#### Reading text
* * * *

DNA analysis will now be used to solve the most widely perpetrated crimes today – those against the ecology. Biologists are now taking the DNA route to track the effects of global warming on the world’s species or for identifying a piece of dried meat found on a poacher.
Starting Saturday, 350 international experts plan a week-long meeting in Mexico City to discuss new issues emerging in the rapidly expanding field of DNA bar-coding.
Scientists will track the effects of global warming, starting with ancient history and moving through current and future changes, said Paul Hebert, head of the International Barcode of Life Initiative in Guelph, Canada, where the process was developed in 2002.
"We need to do it for the planet," Hebert said. Hebert said he was stunned by a recent project that probed the effect of global warming on the shores of the Hudson Bay, on the margin of the Canadian Arctic.
The ice is melting and the "polar bears are getting thinner," Hebert said. His team wanted to know about the parallel developments in the insect community. Using a 50-year-old collection of 10 parasitic wasps from the same region as a base for comparison, the team found that all but one of the species had disappeared.
"There's huge turmoil in the insect community," Hebert said. "That's a short time span of just 50 years."
Since its development in 2002, DNA bar-coding has been used to identify 100,000 species, mostly animals and insects, using a relatively simple section of DNA that is common to all creatures.
But identifying plants is more complicated, Hebert said. The scientists hope to agree in Mexico on which particular sequences of DNA can be used to sort one plant species from another, an effort that will entail collecting more information than for animals and insects.
Agreement on plant identification is the final step before launching an International Barcode of Life programme by 2010, Hebert said. The goal is to also give DNA barcodes to Earth's 400,000 known species. The library will serve as the ultimate biodiversity genomics information base. With a new "blender" approach developed at the Guelph institute, scientists have learned to identify species within bio mixtures such as the stomach contents of animals and ice cores taken from million- year-old permafrost.
That's because the DNA in such small crushed segments of material is incredibly robust and identifiable through barcodes, Hebert said. "We no longer have to stare down microscopes, but we can read the
assemblage of thousands of organisms at one time," he said. "All of a sudden we have a time machine."
In some cases, the scientists actually take intact samples of insects or other material and chop them in a blender to make it easier to read the barcodes using special equipment.
Hebert said the fossil DNA from permafrost can shed light on how previous climate changes affected changes in organic life. Likewise, by tracking the stomach contents of animals over the next decades,
scientists will be able to see how current global warming is changing animals' habits.
On the law enforcement level, the use of DNA bar-coding to catch poachers will also be a major area pursued in Mexico City. The sale of wild African bush meat, including antelope, buffalo, zebra, warthog and wild pig, netted an estimated 15 billion dollars worldwide in 2008, conference organizers said.
When suspects are caught, it is often with dried meat whose origins are almost impossible to identify without bar-coding.

* * * *

#### Dataset extract

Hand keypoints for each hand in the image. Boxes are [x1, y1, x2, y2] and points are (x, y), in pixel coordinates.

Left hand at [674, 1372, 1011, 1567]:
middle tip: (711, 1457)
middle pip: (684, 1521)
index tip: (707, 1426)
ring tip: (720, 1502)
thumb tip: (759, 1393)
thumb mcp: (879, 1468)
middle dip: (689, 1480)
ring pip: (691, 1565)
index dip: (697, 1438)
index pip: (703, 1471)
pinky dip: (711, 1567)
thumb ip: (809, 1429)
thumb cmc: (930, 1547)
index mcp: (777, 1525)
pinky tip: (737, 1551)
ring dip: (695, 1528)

* * * *

#### Work to be completed
Copy out the passage of the DNA bar-coding article between "In some cases, the" and "using special equipment.", inclusive.

#### Result
In some cases, the scientists actually take intact samples of insects or other material and chop them in a blender to make it easier to read the barcodes using special equipment.